Start of RECORDED INFORMATION

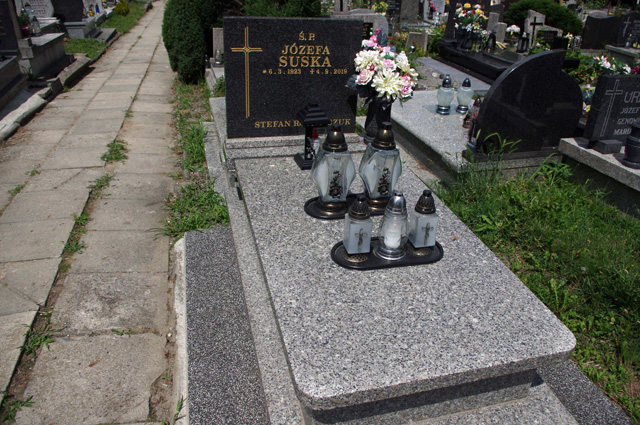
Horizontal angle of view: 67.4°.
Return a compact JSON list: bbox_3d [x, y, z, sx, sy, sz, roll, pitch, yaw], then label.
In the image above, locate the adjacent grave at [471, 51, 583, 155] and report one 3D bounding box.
[{"bbox_3d":[1.237,-0.652,2.792,0.650,0.600,0.080,-4,27,-16],"label":"adjacent grave"}]

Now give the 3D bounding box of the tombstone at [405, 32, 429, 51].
[{"bbox_3d":[2.054,-3.615,10.184,0.460,0.420,0.150,7,26,9],"label":"tombstone"}]

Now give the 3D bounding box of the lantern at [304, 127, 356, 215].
[{"bbox_3d":[0.070,-0.185,1.991,0.172,0.362,0.172,-4,29,-16],"label":"lantern"}]

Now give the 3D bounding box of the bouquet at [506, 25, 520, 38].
[{"bbox_3d":[4.239,-3.965,10.503,0.310,0.300,0.290,11,27,18],"label":"bouquet"}]

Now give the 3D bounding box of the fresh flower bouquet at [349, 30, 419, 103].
[{"bbox_3d":[0.363,-0.829,2.740,0.380,0.370,0.330,-5,26,-15],"label":"fresh flower bouquet"}]

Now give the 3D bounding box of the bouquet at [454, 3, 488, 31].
[{"bbox_3d":[2.054,-2.644,6.500,0.400,0.380,0.360,-4,27,-16],"label":"bouquet"}]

End of RECORDED INFORMATION

# TASK ITEM:
Skip every picture and transcribe the data above exactly.

# REPLY:
Horizontal angle of view: 67.4°.
Return a compact JSON list: bbox_3d [x, y, z, sx, sy, sz, roll, pitch, yaw], then label.
In the image above, locate the adjacent grave at [471, 51, 583, 155] and report one 3D bounding box.
[{"bbox_3d":[1.237,-0.652,2.792,0.650,0.600,0.080,-4,27,-16],"label":"adjacent grave"}]

Now give the 3D bounding box of the tombstone at [405, 32, 429, 51].
[{"bbox_3d":[2.054,-3.615,10.184,0.460,0.420,0.150,7,26,9],"label":"tombstone"}]

Now give the 3D bounding box of the lantern at [304, 127, 356, 215].
[{"bbox_3d":[0.070,-0.185,1.991,0.172,0.362,0.172,-4,29,-16],"label":"lantern"}]

Now give the 3D bounding box of the bouquet at [506, 25, 520, 38].
[{"bbox_3d":[4.239,-3.965,10.503,0.310,0.300,0.290,11,27,18],"label":"bouquet"}]

Now give the 3D bounding box of the fresh flower bouquet at [349, 30, 419, 103].
[{"bbox_3d":[0.363,-0.829,2.740,0.380,0.370,0.330,-5,26,-15],"label":"fresh flower bouquet"}]

Now give the 3D bounding box of the bouquet at [454, 3, 488, 31].
[{"bbox_3d":[2.054,-2.644,6.500,0.400,0.380,0.360,-4,27,-16],"label":"bouquet"}]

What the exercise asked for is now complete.